He’s A RockStar

Andrew Tholl should be a rockstar.

Actually, honestly, he kind of already is.

I first met Andrew in my second year at CalArts when he was literally introduced to me as “The New Violinist”. I perked up instantly (violinists were hard to come by at CalArts) and he had that clean-cut (he hadn’t started growing out “the hair” yet), glasses wearing, “serious musician” look (I later realized that he was most likely just cranky because he hadn’t yet had a coffee) that was somehow both intimidating and intriguing at exactly the same time. I was always looking for new performers, so Andrew was an exciting new possibility, and I started thinking about how I could use him in a few pieces I had written the year before.

Then I heard him play. It was the first concert of the year for the Formalist Quartet (of which Andrew is a founding member) and they did something by Shostakovich, one of the quartets that I can’t remember now, and watching them I realized that Andrew was a player. Not in the traditional classical sense (though he has technique and tone to spare). He was just such a dynamic presence on stage and brought this vibrant energy to the music: I couldn’t look away.

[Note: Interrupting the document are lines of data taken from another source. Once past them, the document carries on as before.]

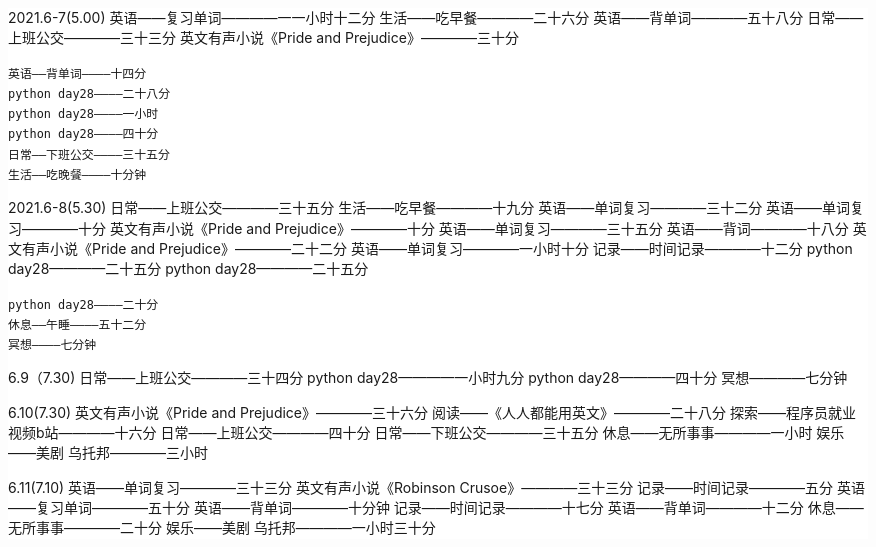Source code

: 2021.6-7(5.00)
    英语——复习单词————一一小时十二分
    生活——吃早餐————二十六分
    英语——背单词————五十八分
    日常——上班公交————三十三分
    英文有声小说《Pride and Prejudice》————三十分

    英语——背单词————十四分
    python day28————二十八分
    python day28————一小时
    python day28————四十分
    日常——下班公交————三十五分
    生活——吃晚餐————十分钟

2021.6-8(5.30)
    日常——上班公交————三十五分
    生活——吃早餐————十九分
    英语——单词复习————三十二分
    英语——单词复习————十分
    英文有声小说《Pride and Prejudice》————十分
    英语——单词复习————三十五分
    英语——背词————十八分
    英文有声小说《Pride and Prejudice》————二十二分
    英语——单词复习————一小时十分
    记录——时间记录————十二分
    python day28————二十五分
    python day28————二十五分

    python day28————二十分
    休息——午睡————五十二分
    冥想————七分钟

6.9（7.30)
    日常——上班公交————三十四分
    python day28————一小时九分
    python day28————四十分
    冥想————七分钟

6.10(7.30)
    英文有声小说《Pride and Prejudice》————三十六分
    阅读——《人人都能用英文》————二十八分
    探索——程序员就业视频b站————十六分
    日常——上班公交————四十分
    日常——下班公交————三十五分
    休息——无所事事————一小时
    娱乐——美剧 乌托邦————三小时

6.11(7.10)
    英语——单词复习————三十三分
    英文有声小说《Robinson Crusoe》————三十三分
    记录——时间记录————五分
    英语——复习单词————五十分
    英语——背单词————十分钟
    记录——时间记录————十七分
    英语——背单词————十二分
    休息——无所事事————二十分
    娱乐——美剧 乌托邦————一小时三十分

I quickly realized that Andrew was able to take anything and make it sound like it was his. He played his version of Shostakovich and made me believe it. When he started performing his own music towards the end of that year, he brought to it all the things that make him such a great performer. Things like energy, creativity, individualism and a physicality that redefines many traditional ideas around performance practice.

One of the things I love the most about Andrew as a performer/composer is that he has really been able to merge the two facets of his musical identity. That energetic performer is the same composer who reminds his musicians that music is physical: Your performance is a physical act.

As a composer you sometimes forget about certain physical properties of the musicians you write for, like that common rookie mistake of forgetting to leave room to breathe. Andrew takes that that idea a little bit further and finds a way to let musicians really play with everything they have, and he does it in a way that doesn’t force them to work outside of their training. He is the kind of composer that makes his performers better. This is what makes him the kind of performer that every composer wants to work with.

I have been writing Andrew a piece for 3 years. Mainly because I can’t just write him any piece: it needs to be his piece. When you have a musician that can give you an actual performance, it changes everything. Andrew is that kind of musician and composer.

He’s Atrux’s resident rock star and we wouldn’t have it any other way.